Tengo un primo que es cuatro meses más mayor que yo, y otro cuatro años más pequeño. Casi todos los veranos nos íbamos en Julio al pueblo con mi abuela. La casa de allí es enorme, de grandes puertas con dos hojas y cerraduras antiguas, de altos techos y suelo de marmol antiquísimo... pero perefcto. En una de sus cinco habitaciones dormíamos mi primo pequeño y yo. Mi otro primo dormía en otra habitación, sólo, porque él así lo quería. Por edad quizá debería hacer más migas con él, pero yo siempre fui una niña... y él siempre un adulto temprano.
Cuando nos íbamos a dormir, cerrábamos las puertas para que no entrara luz por la mañana en la habitación, pero aún así cuando llegaban las siete de la mañana, un finito pero potente rayito de luz procedente de la ventana de la entrada se dejaba ver rodeando los bordes de las dos puertas. Mi abuela tenía un "cazamosquitos" de luz violeta, el cual dejaba al final del pasillo (larguísimo pasillo) todas las noches encendido.
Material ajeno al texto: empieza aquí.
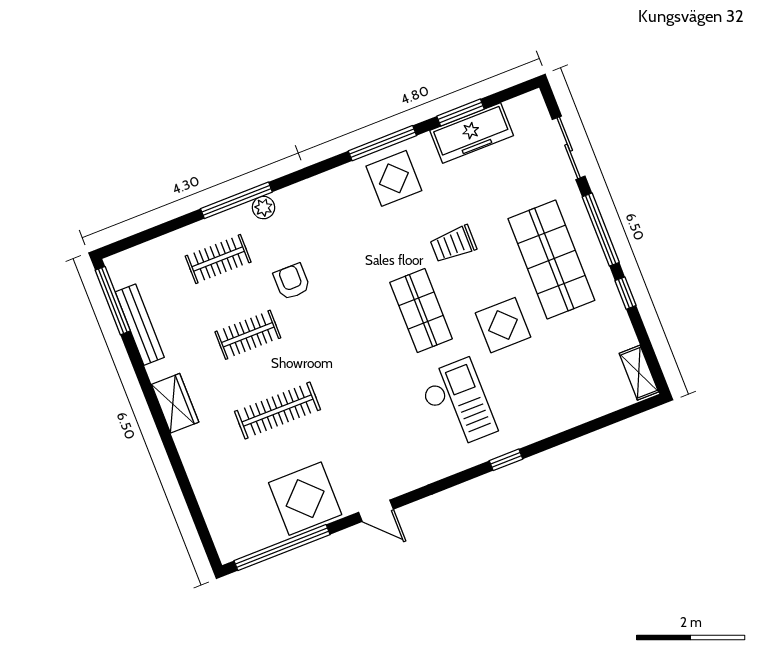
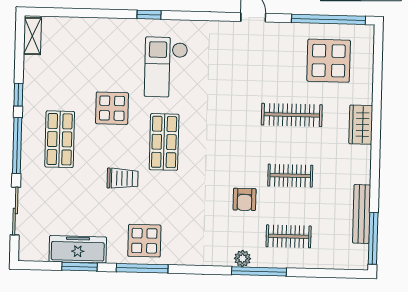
shop shelf: (551, 259) -> (60, 139), width x0.70, depth x0.74
wardrobe: (175, 403) -> (361, 125), moved
display table: (305, 499) -> (329, 61), moved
Recuerdo el sonido del chasquido de los mosquitos que se achicharraban en él y que retumbaba en mitad de la noche... Yo lo pasaba mal, sufría por ellos, y más de una vez me levanté a apagar el aparato.
A mi primo pequeño le solía contar historias por las noches, historias de magos, duendes, fantasmas, unicornios... y a él le encantaban, aunque se moría de puro miedo. Yo tenía 11 años y él 7 cuando esta historia tan guay sucedió. En una de mis muchas ideas de bombero, se me ocurrió decirle a mi primo que la casa del pueblo era una nave espacial y que cuando estábamos dormidos despegaba hacia un planeta lejano. Aún recuerdo los ojos de plato de mi primo. Me dijo que era mentira, que eso no podía ser, y yo le dije que sí... que en esa misma noche se lo iba a demostrar. Se puso nervioso, se impacientó... y estuvo toda la tarde preguntándome cosas sobre el planeta extraño al que íbamos a volar.
Llegó la noche. Le dije que para que la nave despegara, teníamos que estar completamente dormidos... pero que yo le despertaría en cuanto notase arrancar los motores. Se frotó las manos, y me siguió mirando con ojos de plato. Esperé a que se durmiera (debo ser la única en la familia con el sueño ligero) y salí de allí... Cogí el "cazamosquitos" y lo puse a los pies de la puerta de nuestra habitación... y con cuidado volví a entrar y cerré las puertas... Era flipante... un rayo de luz violeta, como salido del más allá, rodeaba las dos puertas... Me entró la risa nerviosa por lo bien que me había salido la idea... Me metí en la cama, y desde allí le llamé: "Nanooo, Nanooo!"... Tuve que intentarlo un par de veces, porque su sueño era como de piedra. Cuando se despertó me dijo: "Qué pasa?... ya???" y le dije: "Mira hacia la puerta, estamos volando!... ves la luz esa??? es niebla de otro planeta, pero no nos podemos salir de la cama, porque si nos salimos de la cama la nave aterriza. Estamos un ratito despiertos y enseguida nos volvemos a dormir para llegar justo cuando la abuela se levante, vale?"... y nunca jamás podré olvidar su cara de ilusión...
Al día siguiente se lo contó a mi abuela y no se lo creyó. Pero yo estaba ahí para asegurarle que mi primo pequeño tenía toda la razón del mundo.